Response Assessment (RECIST)
- RECIST is a rulebook for measuring whether a cancer is growing, shrinking, or holding still on serial scans — so that everyone scores the same tumor the same way.
- You pick a few "target" lesions, add up their longest diameters, and track that one number over time. (Lymph nodes are the exception — you measure their short axis.)
- The four outcomes are Complete Response, Partial Response, Stable Disease, and Progressive Disease — and any brand-new lesion means progression, full stop.
- It's a measurement convention, not a clinical verdict. It standardizes the ruler; it doesn't read the patient's mind.
Imagine three different people measuring the same suspicious blob on a scan with three different rulers, three different definitions of "bigger," and three different moods. You'd get three different answers, and a drug company would have no idea whether their medicine worked. RECIST exists to stop exactly that chaos. It's the Response Evaluation Criteria in Solid Tumors — a shared rulebook so that a tumor measured in one trial means the same thing as a tumor measured in another.
Think of it as the metric system for cancer follow-up. Boring? A little. Essential? Completely.
What RECIST actually does
RECIST takes the squishy question "is this cancer responding to treatment?" and turns it into arithmetic. You measure some tumors at the start (the baseline), measure the same tumors on every follow-up scan, and compare the numbers. The point is consistency over time — measure the same things, the same way, and let the math tell you the story.
It's most at home in oncologic staging and follow-up, usually on a contrast-enhanced CT, though MRI can be used as long as you stay on the same modality across timepoints.
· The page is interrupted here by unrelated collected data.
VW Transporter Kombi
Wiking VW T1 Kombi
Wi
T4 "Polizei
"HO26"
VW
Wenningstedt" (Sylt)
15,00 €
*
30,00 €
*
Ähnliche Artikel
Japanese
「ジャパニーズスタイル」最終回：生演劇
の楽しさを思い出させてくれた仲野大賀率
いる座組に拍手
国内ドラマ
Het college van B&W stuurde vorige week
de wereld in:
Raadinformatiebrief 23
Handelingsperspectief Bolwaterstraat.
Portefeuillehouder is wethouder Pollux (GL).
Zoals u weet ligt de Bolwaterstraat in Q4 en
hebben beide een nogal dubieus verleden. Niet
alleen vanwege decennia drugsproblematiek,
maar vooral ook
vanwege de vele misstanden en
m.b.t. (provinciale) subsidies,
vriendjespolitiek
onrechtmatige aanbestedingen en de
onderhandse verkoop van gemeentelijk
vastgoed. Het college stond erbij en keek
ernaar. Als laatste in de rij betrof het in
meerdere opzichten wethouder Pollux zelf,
Switching rulers mid-race isn't allowed.
Target vs. non-target lesions
Not every spot of cancer gets the full ruler treatment. RECIST sorts lesions into two buckets.
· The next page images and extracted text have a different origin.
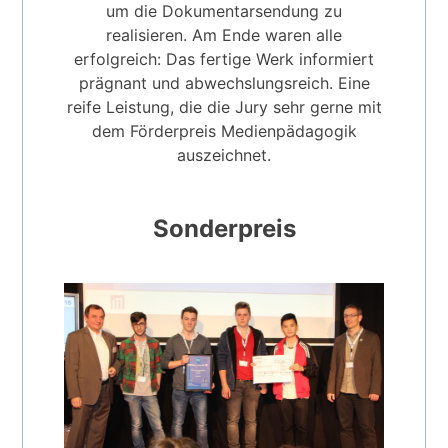
um die Dokumentarsendung zu
realisieren. Am Ende waren alle
erfolgreich: Das fertige Werk informiert
prägnant und abwechslungsreich. Eine
reife Leistung, die die Jury sehr gerne mit
dem Förderpreis Medienpädagogik
auszeichnet.
Sonderpreis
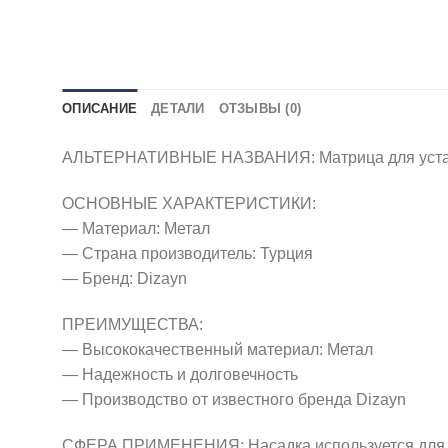
ОПИСАНИЕ
ДЕТАЛИ
ОТЗЫВЫ (0)
АЛЬТЕРНАТИВНЫЕ НАЗВАНИЯ: Матрица для установк
ОСНОВНЫЕ ХАРАКТЕРИСТИКИ:
— Материал: Метал
— Страна производитель: Турция
— Бренд: Dizayn
ПРЕИМУЩЕСТВА:
— Высококачественный материал: Метал
— Надежность и долговечность
— Производство от известного бренда Dizayn
СФЕРА ПРИМЕНЕНИЯ: Насадка используется для уст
Target lesions are the ones you formally measure — chosen because they're big enough to measure reliably and reproducibly. You crown a handful of them as your representatives, like picking a few delegates to speak for the whole tumor burden.
Non-target lesions are everything else worth watching but not formally measured. You don't put a number on them; you just note whether they're still there, gone, or unmistakably worse.
A lesion has to be big enough to measure honestly. A blob barely larger than a pixel can't be tracked reliably — the "measurement" would be mostly noise. RECIST sets minimum size thresholds so you're not chasing rounding errors.
The one weird trick: how you measure
Here's the rule that trips everyone up, so tattoo it somewhere visible:
- For most tumors, you measure the single longest diameter.
- For lymph nodes, you measure the short axis — the shortest width across the node.
Why the special treatment for nodes? A normal lymph node is naturally long and skinny, like a grain of rice. It's the short axis swelling up — the rice grain plumping toward a marble — that signals something's wrong. The long axis can be long in perfectly healthy nodes, so it's a bad witness.
Then you add up the diameters of all your target lesions into one sum, and that sum becomes the number you follow across every scan.
The four verdicts
Every follow-up boils down to one of four categories. This is the whole point of the exercise.
| Response | Plain-English meaning |
|---|---|
| Complete Response (CR) | All target lesions gone. The scan looks clean. |
| Partial Response (PR) | The sum of diameters shrank substantially from baseline. Real, meaningful retreat. |
| Stable Disease (SD) | Not enough shrinkage to call PR, not enough growth to call PD. The tumor is loitering. |
| Progressive Disease (PD) | The sum grew meaningfully from its smallest recorded value — or any new lesion appeared. |
Two details on that PD row earn their own callout, because they're where people slip up.
Progression is judged against the nadir — the smallest the tumor sum ever got — not against the baseline. A tumor that shrank beautifully and then crept back up can be "progressing" even while still smaller than where it started. And any genuinely new lesion means PD, period, no matter how nicely the old tumors are behaving. New disease overrules good news.
For lymph nodes specifically, "complete response" doesn't require the node to vanish — a treated node can settle down to a small short axis and still count as resolved, since nodes don't usually disappear entirely.
Why a number isn't the whole story
RECIST is a beautifully standardized ruler, and like any ruler it only measures what it's pointed at — size. It doesn't know whether the tissue inside is live tumor or dead scar. That's why functional tools like FDG-PET sometimes tell a different story: a mass can stay the same size on CT while going metabolically cold.
Some treatments break RECIST's core assumption that "shrinking equals good." Immunotherapy can make tumors temporarily swell with inflammatory cells before they respond — which classic RECIST would mislabel as progression. That's why a modified framework exists for those drugs; see immunotherapy response patterns.
The takeaway
RECIST is the agreed-upon way to turn "did the cancer respond?" into a reproducible number: pick your target lesions, measure longest diameters (short axis for nodes), sum them up, and track that sum across scans into one of four verdicts. Remember that progression is measured from the nadir and that any new lesion wins automatically. It's not a diagnosis or a prognosis — it's the standardized ruler that lets everyone, everywhere, mean the same thing when they say a tumor got bigger.